The former deputy Erie County parks commissioner, his son and a county laborer Friday were each fined $500 and ordered to perform 100 hours of community service for trying to subvert the judicial candidacy of Senior Erie County Judge Michael L. D'Amico last year.

State Supreme Court Justice M. William Boller granted the three conditional discharges on their misde-meanor pleas to forging nominating petitions during the 2006 campaign in an effort to undermine the lifelong Democrat's campaign.

Boller ordered Nicholas Page, Thomas Page and Dennis Vitale to lead law-abiding lives for the next 12 months or face possible legal sanctions. Nicholas Page, 66, active in GOP politics locally and at the state level since the late 1960s, told the judge he just wanted to apologize. Page lost his job as deputy Erie County parks commissioner over the election case.

Boller spared the three further criminal penalties but stressed that he took "very seriously" their efforts to undermine the integrity of the election process.
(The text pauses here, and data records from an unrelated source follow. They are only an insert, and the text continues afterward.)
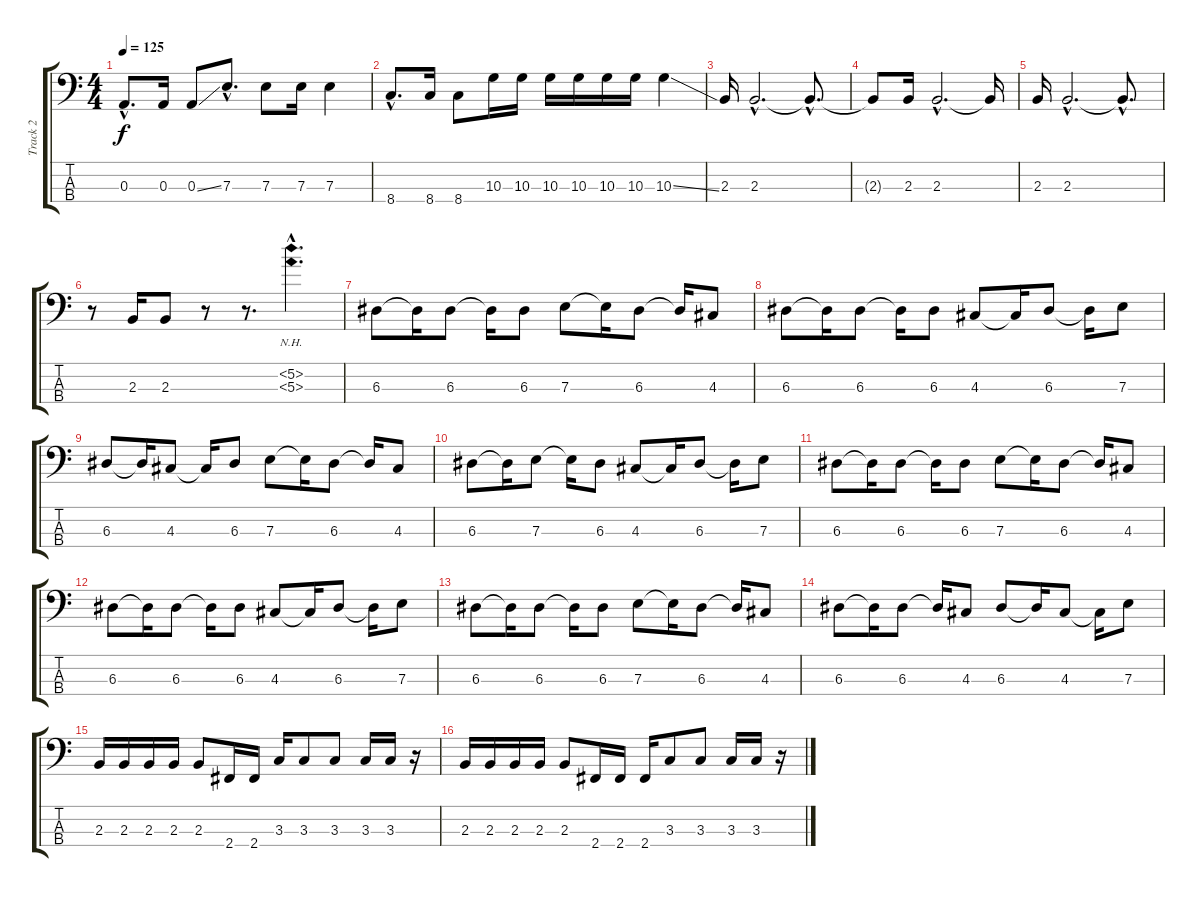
\track ("Track 2" "Track 2") {instrument electricbassfinger}
\staff {score tabs}
\tuning (G2 D2 A1 E1) {hide}
\ts (4 4)
\tempo 125
\clef f4
\ks c
0.3{hac}.8{d dy f} 0.3.16 0.3{ss}.8 7.3{hac}.8{d} 7.3.8 7.3.16 7.3.4 |
8.4{hac}.8{d} 8.4.16 8.4.8 10.3.16 10.3.16 10.3.16 10.3.16 10.3.16 10.3.16 10.3{ss}.4 |
2.3.16 2.3{hac}.2{d} 2.3{hac t}.8{d} |
2.3{t}.8 2.3.16 2.3{hac}.2{d} 2.3{t}.16 |
2.3.16 2.3{hac}.2{d} 2.3{hac t}.8{d} |
r.8 2.3.16 2.3.8 r.8 r.8{d} (5.2{nh hac} 5.3{nh hac}).4{d} |
6.3.8 6.3{t}.16 6.3.8 6.3{t}.16 6.3.8 7.3.8 7.3{t}.16 6.3.8 6.3{t}.16 4.3.8 |
6.3.8 6.3{t}.16 6.3.8 6.3{t}.16 6.3.8 4.3.8 4.3{t}.16 6.3.8 6.3{t}.16 7.3.8 |
6.3.8 6.3{t}.16 4.3.8 4.3{t}.16 6.3.8 7.3.8 7.3{t}.16 6.3.8 6.3{t}.16 4.3.8 |
6.3.8 6.3{t}.16 7.3.8 7.3{t}.16 6.3.8 4.3.8 4.3{t}.16 6.3.8 6.3{t}.16 7.3.8 |
6.3.8 6.3{t}.16 6.3.8 6.3{t}.16 6.3.8 7.3.8 7.3{t}.16 6.3.8 6.3{t}.16 4.3.8 |
6.3.8 6.3{t}.16 6.3.8 6.3{t}.16 6.3.8 4.3.8 4.3{t}.16 6.3.8 6.3{t}.16 7.3.8 |
6.3.8 6.3{t}.16 6.3.8 6.3{t}.16 6.3.8 7.3.8 7.3{t}.16 6.3.8 6.3{t}.16 4.3.8 |
6.3.8 6.3{t}.16 6.3.8 6.3{t}.16 4.3.8 6.3.8 6.3{t}.16 4.3.8 4.3{t}.16 7.3.8 |
2.3.16 2.3.16 2.3.16 2.3.16 2.3.8 2.4.16 2.4.16 3.3.16 3.3.8 3.3.8 3.3.16 3.3.16 r.16 |
2.3.16 2.3.16 2.3.16 2.3.16 2.3.8 2.4.16 2.4.16 2.4.16 3.3.8 3.3.8 3.3.16 3.3.16 r.16
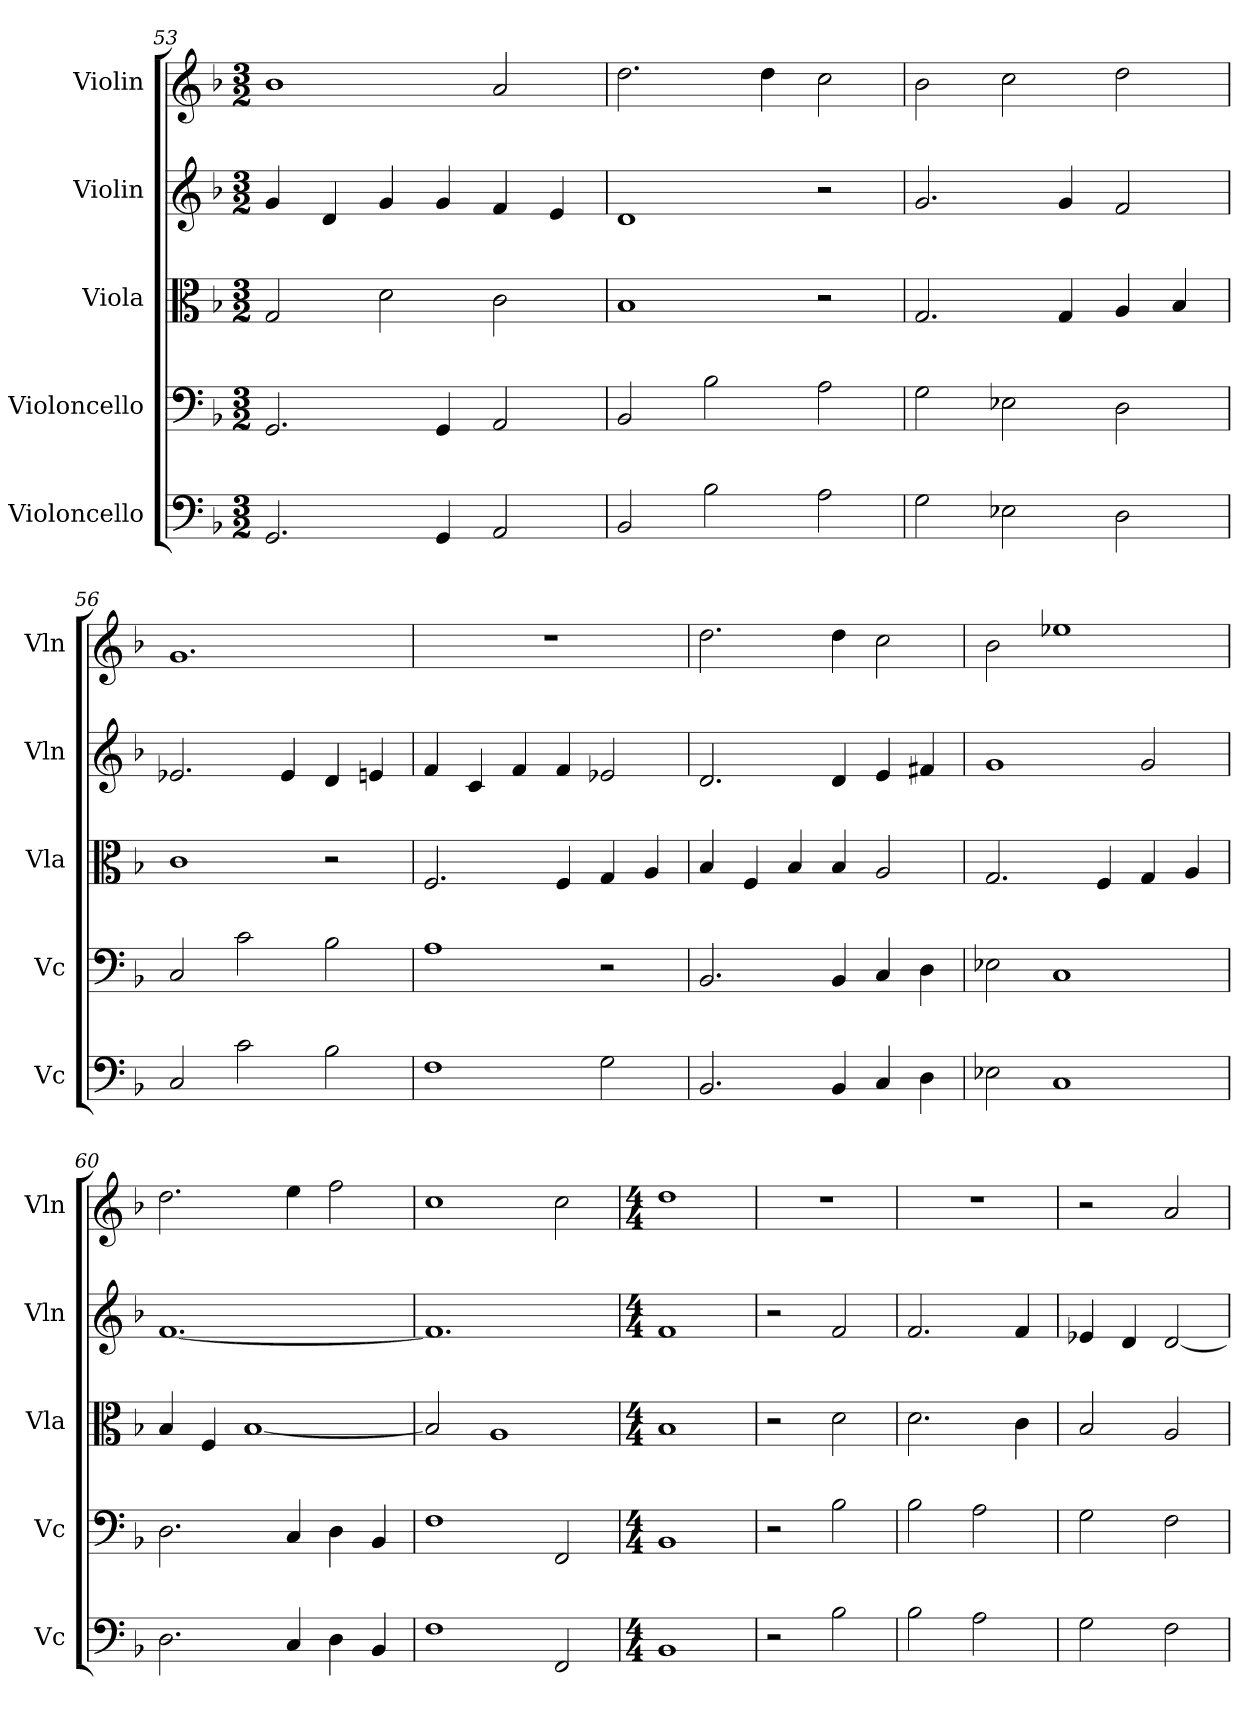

The judge ordered each to perform 100 hours of whatever community service work the Erie County Probation Department orders over the next year.

Bradley Stamm, attorney for both Pages, told the judge the elder Page has expressed "a great amount of remorse."

Thomas Page, 25, and Vitale, 49, also apologized.

After the midmorning sentencings, all three defendants declined to comment.

Nicholas Page, of Lowell Road, Town of Tonawanda; Thomas Page, 25, of Breezewood Commons, Amherst; and Vitale, 49, of Washington Avenue, Kenmore, all faced possible one-year jail terms and probation in the case.

The petition forgeries by the Pages and Vitale caused D'Amico, a lifelong Democrat, to abandon efforts to get on the Republican line in the 2006 party primaries.

D'Amico defeated Aurora Town Justice Douglas W. Marky, the GOP candidate, in the general election last year.